Вайс сказал убежденно:
– Если встречи с такими людьми входят в мои служебные обязанности, я буду держать себя в соответствии с теми указаниями, которые получу…
Герд не выдержал, прервал Вайса и с самодовольным торжеством объявил Гуго:
– Теперь вы убедились? Я же вам говорил! У него удивительно развито чувство понимания своего места. – Обернувшись к Вайсу, сказал, как бы извиняясь: – Вы, надеюсь, не обиделись? Правда – высший наш повелитель!.. – Попросил Гуго: – Вы позволите мне внести некоторые разъяснения? – Герд прикрыл глаза, сложил руки на животе и стал мямлить: – Видите ли, все мы, несомненно, в равной мере обожествляем фюрера. И величие его настолько бесконечно и совершенно, что постигнуть его не дано даже наиболее выдающимся представителям других наций.
– Короче! – нетерпеливо попросил Гуго.
– Словом, я хочу сказать вот что: бессмертие фюрера воплощено в нашей великой германской империи, и забота о ее сохранении есть служение фюреру. Но Гитлер – это только имя. Фюрер же – дух Германии. Поэтому, если сопутствуемое вами лицо будет интересоваться, сможет ли германский народ во имя нашей великой империи, якобы и без Гитлера, успешно выполнить свою историческую миссию, хотелось бы, чтобы вы привели в подтверждение этого достаточно убедительные доводы.
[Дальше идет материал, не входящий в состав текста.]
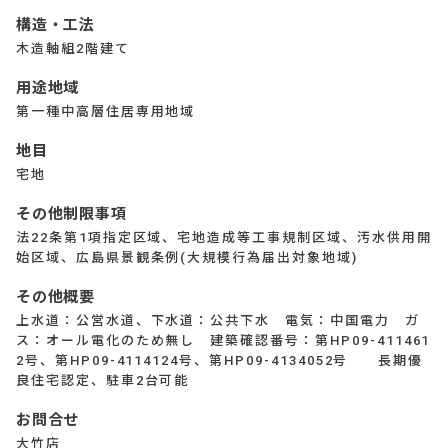
構造・工法
木造軸組2階建て
用途地域
第一種中高層住居専用地域
地目
宅地
その他制限事項
法22条第1項指定区域、宅地造成等工事規制区域、汚水供用開
始区域、広島県景観条例(大規模行為届出対象地域)
その他概要
上水道：公営水道、下水道：公共下水 電気：中国電力 ガ
ス：オール電化のため無し 建築確認番号：第HP09-411461
2号、第HP09-4114124号、第HP09-4134052号 長期優
良住宅認定、駐車2台可能
お問合せ
大竹店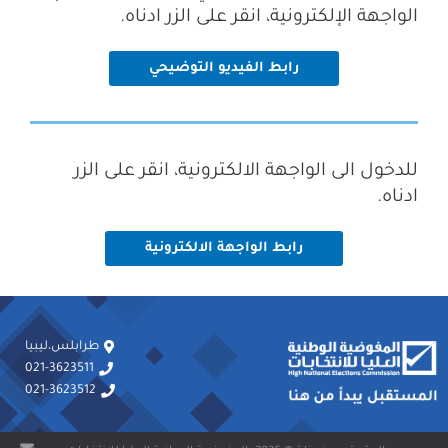
الواجهة الإلكترونية، انقر على الزر ادناه.
رابط الفيديو التوضيحي
للدخول الى الواجهة الالكترونية، انقر على الزر
ادناه.
رابط الواجهة الالكترونية
طرابلس،ليبيا
021-3623511
021-3623512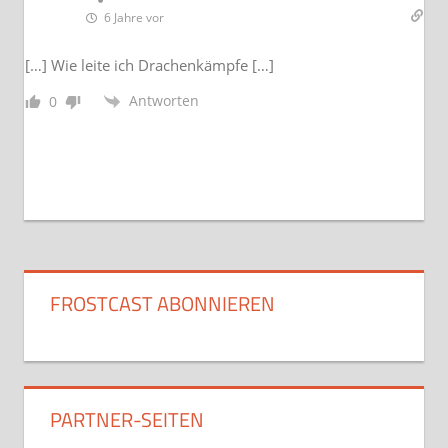
6 Jahre vor
[…] Wie leite ich Drachenkämpfe […]
Antworten
0
FROSTCAST ABONNIEREN
PARTNER-SEITEN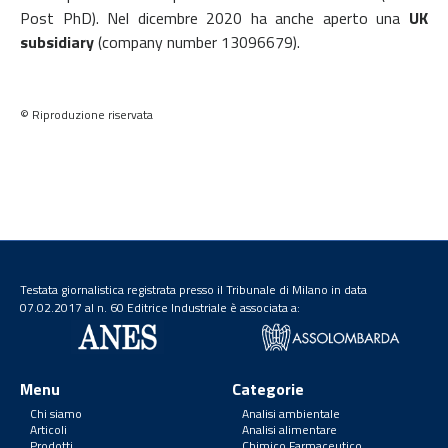
Post PhD). Nel dicembre 2020 ha anche aperto una
UK
subsidiary
(company number 13096679).
© Riproduzione riservata
Testata giornalistica registrata presso il Tribunale di Milano in data
07.02.2017 al n. 60 Editrice Industriale è associata a:
Menu
Categorie
Chi siamo
Analisi ambientale
Articoli
Analisi alimentare
Prodotti
Chimico Farmaceutico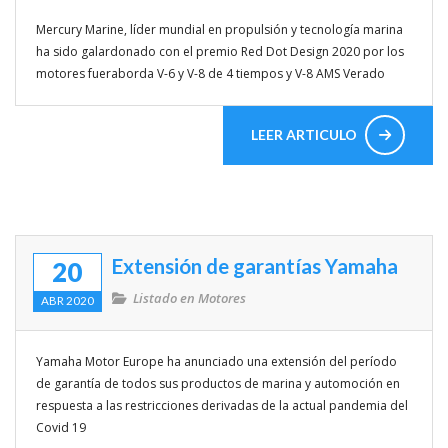
Mercury Marine, líder mundial en propulsión y tecnología marina
Enlaces de interés
ha sido galardonado con el premio Red Dot Design 2020 por los
motores fueraborda V-6 y V-8 de 4 tiempos y V-8 AMS Verado
Competicion
Travesias
LEER ARTICULO
Rincon del lector
Mitos y Mariner@s
VIDEOS
Extensión de garantías Yamaha
20
Listado en
Motores
ABR 2020
Yamaha Motor Europe ha anunciado una extensión del período
de garantía de todos sus productos de marina y automoción en
respuesta a las restricciones derivadas de la actual pandemia del
Covid 19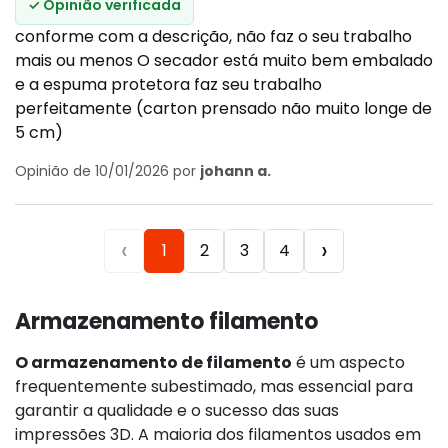
✓ Opinião verificada
conforme com a descrição, não faz o seu trabalho
mais ou menos O secador está muito bem embalado
e a espuma protetora faz seu trabalho
perfeitamente (carton prensado não muito longe de
5 cm)
Opinião de 10/01/2026 por
johann a.
‹
›
1
2
3
4
Armazenamento filamento
O armazenamento de filamento
é um aspecto
frequentemente subestimado, mas essencial para
garantir a qualidade e o sucesso das suas
impressões 3D. A maioria dos filamentos usados em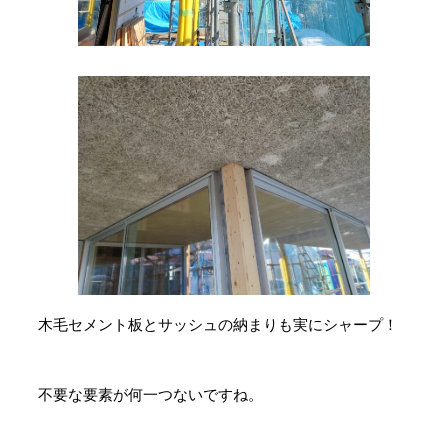
木毛セメント板とサッシュの納まりも実にシャープ！
不要な要素が何一つないですね。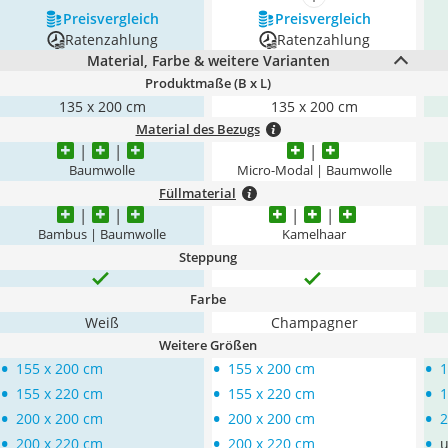
mehr anzeigen
Preis­vergleich
Preis­vergleich
Ratenzahlung
Ratenzahlung
Material, Farbe & weitere Varianten
Produktmaße (B x L)
135 x 200 cm
135 x 200 cm
Material des Bezugs
Baumwolle
Micro-Modal | Baumwolle
Füllmaterial
Bambus | Baumwolle
Kamelhaar
Steppung
Farbe
Weiß
Champagner
Weitere Größen
•
•
•
155 x 200 cm
155 x 200 cm
1
•
•
•
155 x 220 cm
155 x 220 cm
1
•
•
•
200 x 200 cm
200 x 200 cm
2
•
•
•
200 x 220 cm
200 x 220 cm
u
– Если мне прикажут, – сказал Вайс.
– И не забудьте охарактеризовать большевистское единодушие русских столь же определенно, как вы сделали это недавно в разговоре со мной, – добавил Гуго.
– Я надеюсь, – сказал Вайс, – что обо всем этом будет упомянуто при инструктировании.
60
После встречи с Гуго Лембергом и Гердом ничего не изменилось для Вайса. Он по-прежнему продолжал выполнять незамысловатые поручения Густава, он пользовался относительной свободой, и это дало ему возможность связаться с Центром. Он подробно информировал о новом своем положении, получил соответствующие указания, а также узнал, что ему поручено и в дальнейшем поддерживать контакт с резидентом в Берлине.
Местом явки был назначен салон массажа, расположенный вблизи штаб-квартиры Вальтера Шелленберга на Беркаерштрассе.
Процедуры в салоне назначал профессор Макс Штутгоф. Он сам осматривал каждого нового пациента, но массировал только избранных посетителей, а к наиболее высокопоставленным выезжал на дом в старомодном, отделанном изнутри красным деревом «даймлере».
Пройдя в кабинет, Вайс увидел седовласого пожилого человека с лицом, покрытым доблестными следами дуэлей. Как он потом узнал, эти шрамы с большим мастерством нанес Штутгофу советский хирург.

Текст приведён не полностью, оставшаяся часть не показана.